Unfriendly Surrogacy States

How is an unfriendly surrogacy state defined? An unfriendly surrogacy state does not enforce surrogacy contracts and has laws that prohibited surrogacy. These states are against surrogacy in the sense that the courts do not grant pre birth orders and surrogacy where compensation is involved can result in criminal prosecution.

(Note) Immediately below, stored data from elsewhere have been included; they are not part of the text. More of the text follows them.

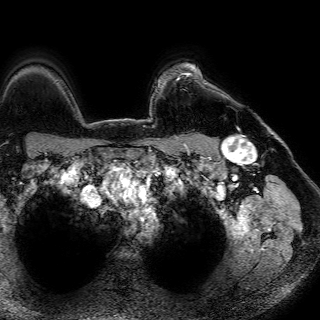
Breast MRI (dynamic contrast-enhanced), one axial slice. Position 60 of 72 along the scan axis. Cropped to one breast. Dynamic contrast-enhanced series, time point 2 of 7 at this slice position (early post-contrast). 1.5 T. TE 4.6 ms, TR 7.2 ms. 2.5 mm slice thickness. 320 × 320 image matrix. Female patient.
Structures marked on this image (semi-automatically segmented with operator editing):
- enhancing-tissue mask used for the functional tumour volume (all voxels passing the contrast-enhancement thresholds inside the analysis volume; usually the tumour): bounding box <177,63,202,80> (left, top, right, bottom; pixels)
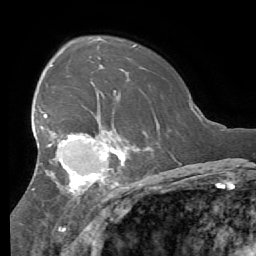
Breast MRI (dynamic contrast-enhanced), one axial slice. Position 39 of 56 along the scan axis. Cropped to one breast. Dynamic contrast-enhanced series, time point 2 of 7 at this slice position (early post-contrast). 1.5 T. TE 4.1 ms, TR 8.3 ms. 2.4 mm slice thickness. 256 × 256 image matrix, field of view 180 × 180 mm. Female patient.
Outlined on this slice (semi-automatic segmentation, software-assisted and operator-edited):
- enhancing-tissue mask used for the functional tumour volume (all voxels passing the contrast-enhancement thresholds inside the analysis volume; usually the tumour): bounding box <32,100,125,200> (left, top, right, bottom; pixels)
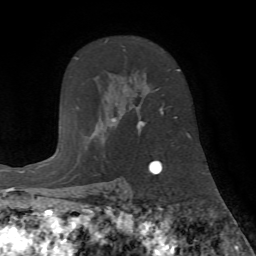
Breast MRI (dynamic contrast-enhanced), one axial slice. Position 48 of 72 along the scan axis. Cropped to one breast. Dynamic contrast-enhanced series, time point 2 of 7 at this slice position (early post-contrast). 1.5 T. TE 4.2 ms, TR 8.7 ms. 256 × 256 image matrix. Female patient.
Outlined on this slice (semi-automatically segmented with operator editing):
- enhancing-tissue mask used for the functional tumour volume (all voxels passing the contrast-enhancement thresholds inside the analysis volume; usually the tumour): box from (x=104, y=40) to (x=180, y=134) px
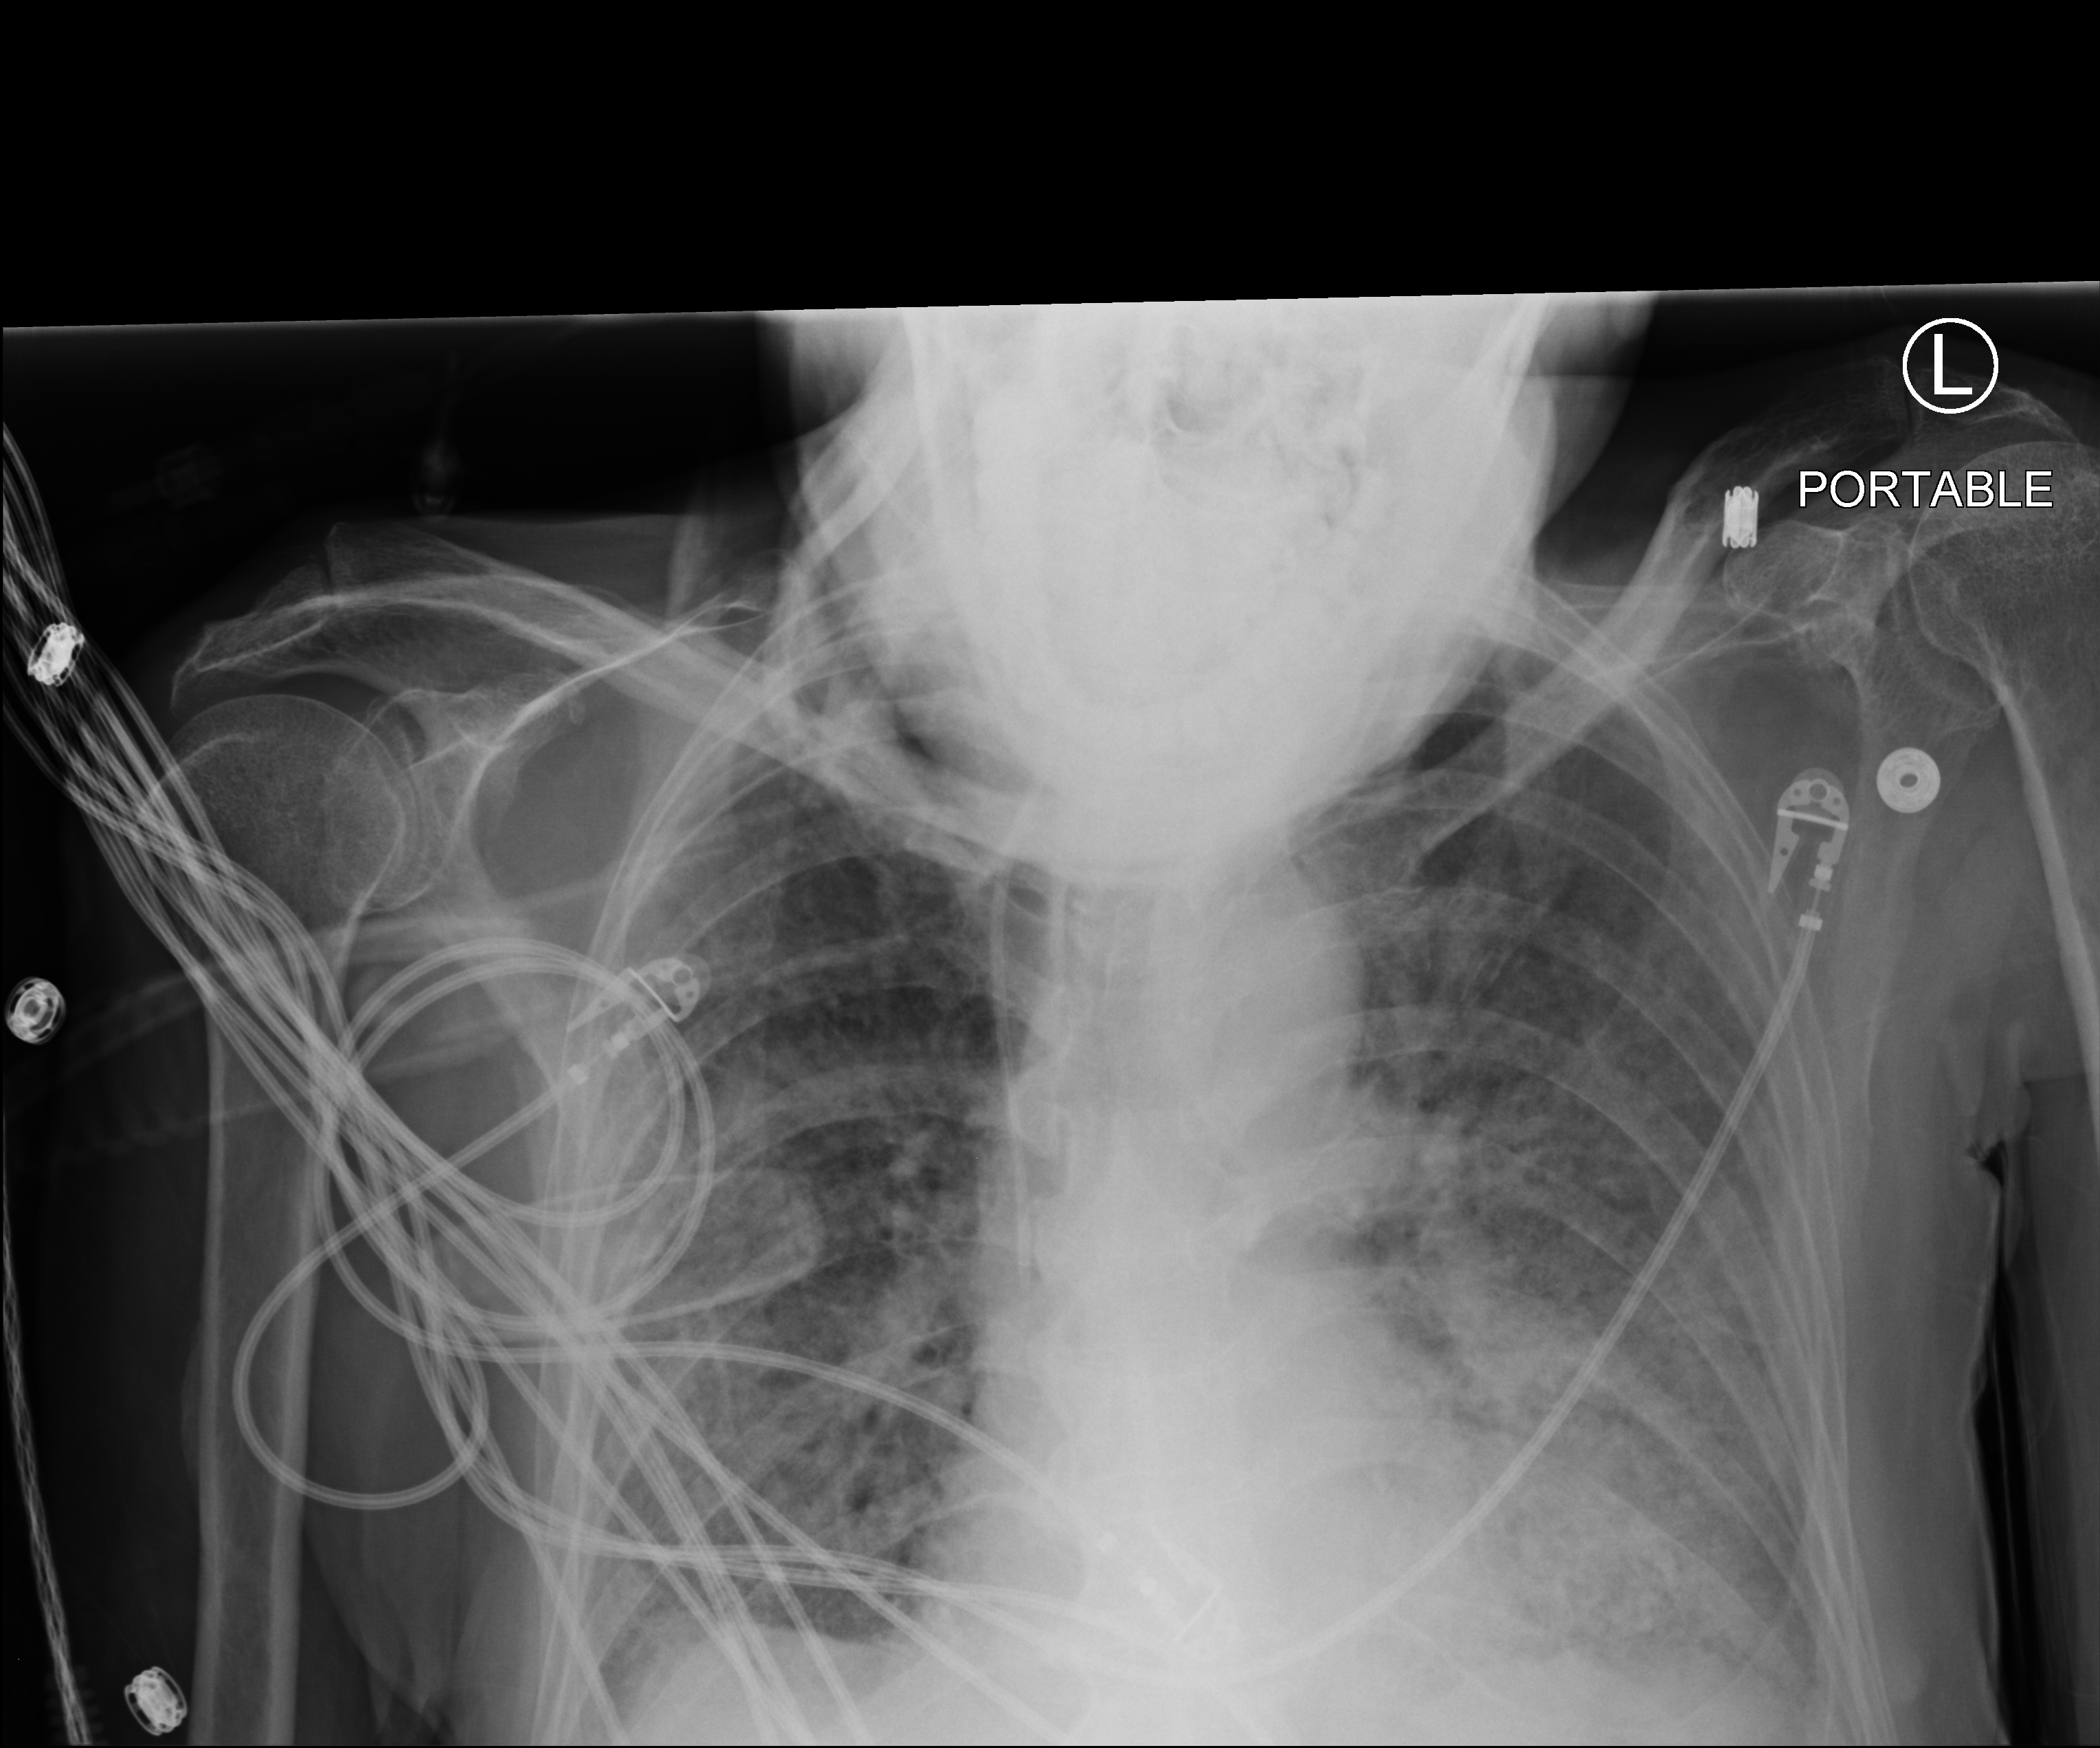
Portable chest radiograph; anteroposterior (AP) projection. Patient hospitalised with COVID-19; male, aged 60–74 years.
From the hospital-stay record, not from the radiograph (when in the stay this image was taken is not recorded): hypertension (admission record): yes.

The states listed below are NOT surrogacy friendly:

  • Michigan

  • New York

The In-Between States

Most states fall somewhere in between friendly & unfriendly when it comes to surrogacy law or lack thereof. Surrogacy is granted permission in the in-between states, however, the law remains neutral in the sense that it does not protect the surrogate and/or the intended parents. When a state's surrogacy law is neither for nor against it leaves intended parents and surrogates with a sense of unreliability. Pre-Birth Orders may be granted or they may be dependent on the county a surrogate resides in, marital status and/or social status of the intended parent(s), and the genetic connection to the child. In less friendly states, surrogacy may be an accepted practice but one that comes with legal obstacles and loop holes. In a less friendly state pre-birth orders and contracts are essentially just a piece of paper, as they are inapplicable in the eyes of the law..

The states below fall on the more friendly side:

  • Alabama

  • Arkansas

  • Colorado

  • Florida

  • Georgia

  • Hawaii

  • Illinois

  • Kansas

  • Kentucky

  • Massachusetts

  • Maryland

  • Minnesota

  • Missouri

  • New Jersey

  • North Carolina

  • North Dakota

  • New Mexico

  • Ohio

  • Pennsylvania

  • South Carolina

  • South Dakota

  • Texas

  • Utah

  • Vermont

  • Wisconsin

  • West Virginia

The states below fall on the less friendly side:

  • Alaska

  • Arizona

  • Iowa

  • Idaho

  • Indiana

  • Louisiana

  • Mississippi

  • Montana

  • Nebraska

  • Oklahoma

  • Tennessee

  • Virginia

  • Wyoming

In Conclusion

As you can see without a federal mandate or specific state legislature accepting or prohibiting surrogacy, the path to surrogacy can be legally complicated or in a grey area. In the in between states, whether surrogacy is granted legally depends on cases that take precedence within your state. If you are interested in applying to become a surrogate or an intended parent it is wise to seek advice from a lawyer within your residential state.